Tous les terrains sont donc minés. C'est dire qu'il faudrait choisir le parcours susceptible de causer le minimum de dégâts possibles pour la Tunisie. La pression de la rue est certes nécessaire, mais encore faut-il qu'elle ne dépasse pas certaines limites pour ne pas tomber dans le désordre incontrôlable. Plusieurs voix, notamment celles appartenant à la Troïka au pouvoir, affirment que Tunisie n'est sûrement pas l'Egypte, mais, il est logiquement indéniable que ce qui s'est passé à la Place Ettahrir ne saurait ne pas avoir d'influence sur la Tunisie.
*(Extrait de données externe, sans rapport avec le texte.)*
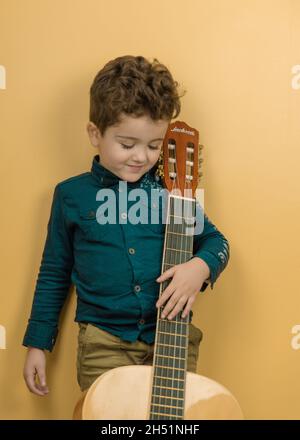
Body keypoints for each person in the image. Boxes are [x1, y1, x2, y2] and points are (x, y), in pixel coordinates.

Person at [22, 55, 230, 399]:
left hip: (170, 341)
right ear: (95, 133)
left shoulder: (172, 192)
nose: (141, 157)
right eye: (127, 144)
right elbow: (54, 274)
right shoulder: (71, 196)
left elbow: (216, 242)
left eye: (153, 145)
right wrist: (37, 344)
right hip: (103, 344)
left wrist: (201, 266)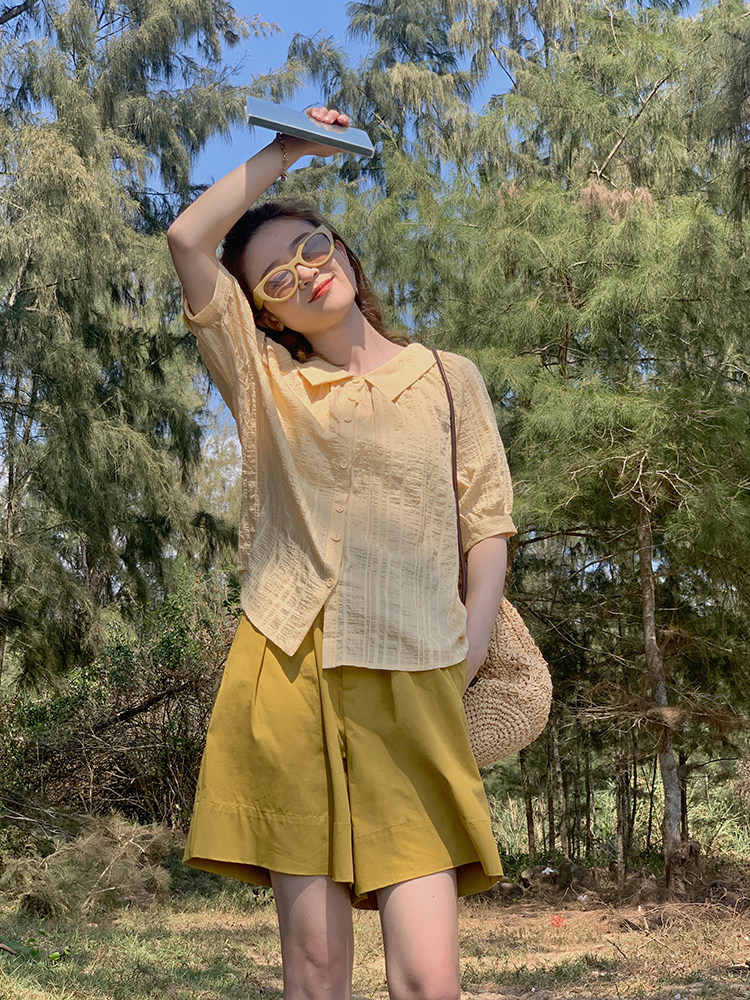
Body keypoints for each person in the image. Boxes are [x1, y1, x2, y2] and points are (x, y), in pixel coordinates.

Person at [167, 106, 516, 1000]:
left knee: (428, 979)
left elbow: (486, 527)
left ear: (344, 251)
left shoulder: (449, 377)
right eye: (276, 279)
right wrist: (285, 151)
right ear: (265, 313)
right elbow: (187, 240)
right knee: (317, 968)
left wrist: (470, 653)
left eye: (312, 247)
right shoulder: (267, 382)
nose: (305, 273)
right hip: (289, 667)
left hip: (417, 670)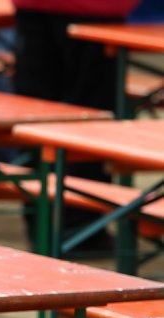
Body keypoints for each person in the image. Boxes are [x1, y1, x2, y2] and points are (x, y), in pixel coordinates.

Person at [11, 0, 140, 255]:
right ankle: (82, 229)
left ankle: (42, 223)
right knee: (90, 120)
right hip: (93, 11)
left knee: (36, 117)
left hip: (39, 8)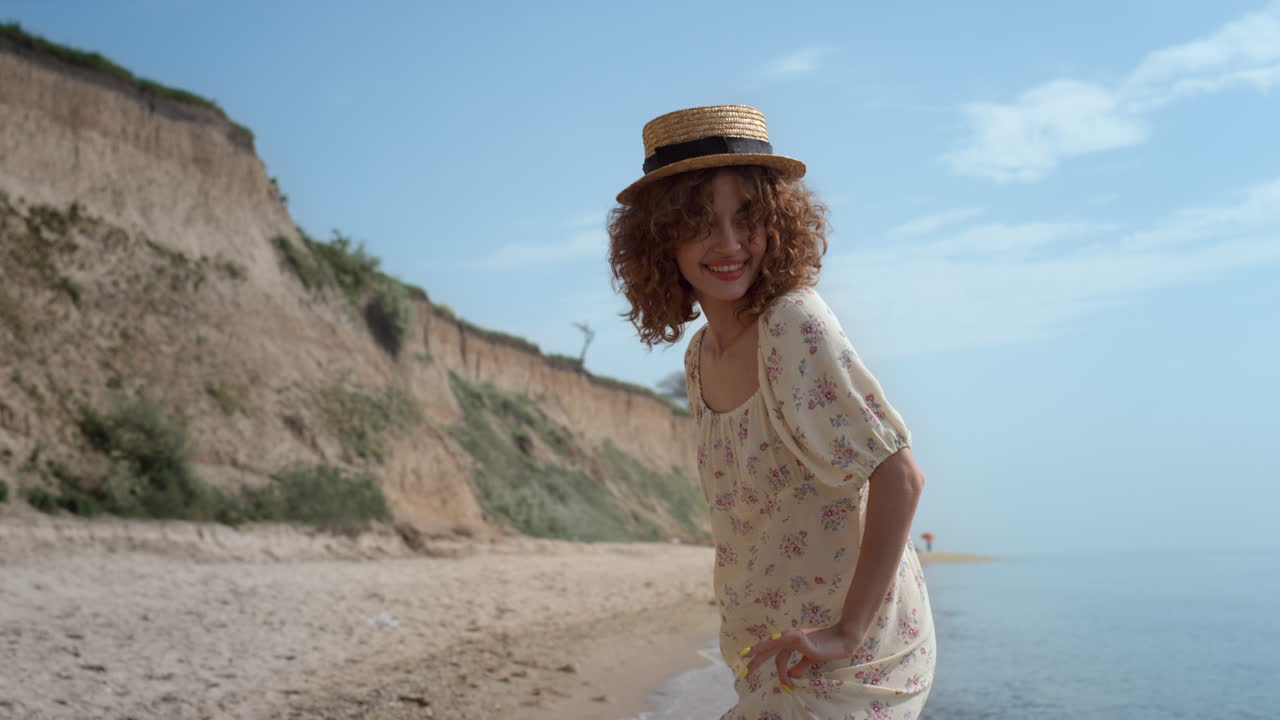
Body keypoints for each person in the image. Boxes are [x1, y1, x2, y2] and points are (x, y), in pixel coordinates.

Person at [607, 105, 935, 719]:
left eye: (746, 219)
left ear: (776, 223)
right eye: (700, 223)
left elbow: (901, 475)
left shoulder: (792, 324)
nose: (728, 244)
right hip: (769, 647)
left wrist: (847, 632)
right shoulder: (701, 354)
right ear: (660, 238)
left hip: (848, 656)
Cette première étape de l'élection de l'ISIE est un premier apprentissage.Le résultat n'est pas parfait mais, malgré le sacrifice de candidats valeureux, la liste finale des membres du conseil de l'ISIE compterait au final huit membres sur neuf dont la compétence est certifiée et seulement deux dont la neutralité est sujette à caution.
Au regard de la configuration de l'Assemblée constituante, qui traîne le lourd fardeau de la dispersion des voix des démocrates lors des élections du 23 octobre 2011, ce résultat ne saurait être considéré que satisfaisant et devrait garantir une protection du processus électoral futur, surtout si la société civile assume sa responsabilité.

La situation flottante de la Tunisie ne saurait se résoudre que dans un mixage savant entre le consensus politique, la pression de la rue et … un peu de chance.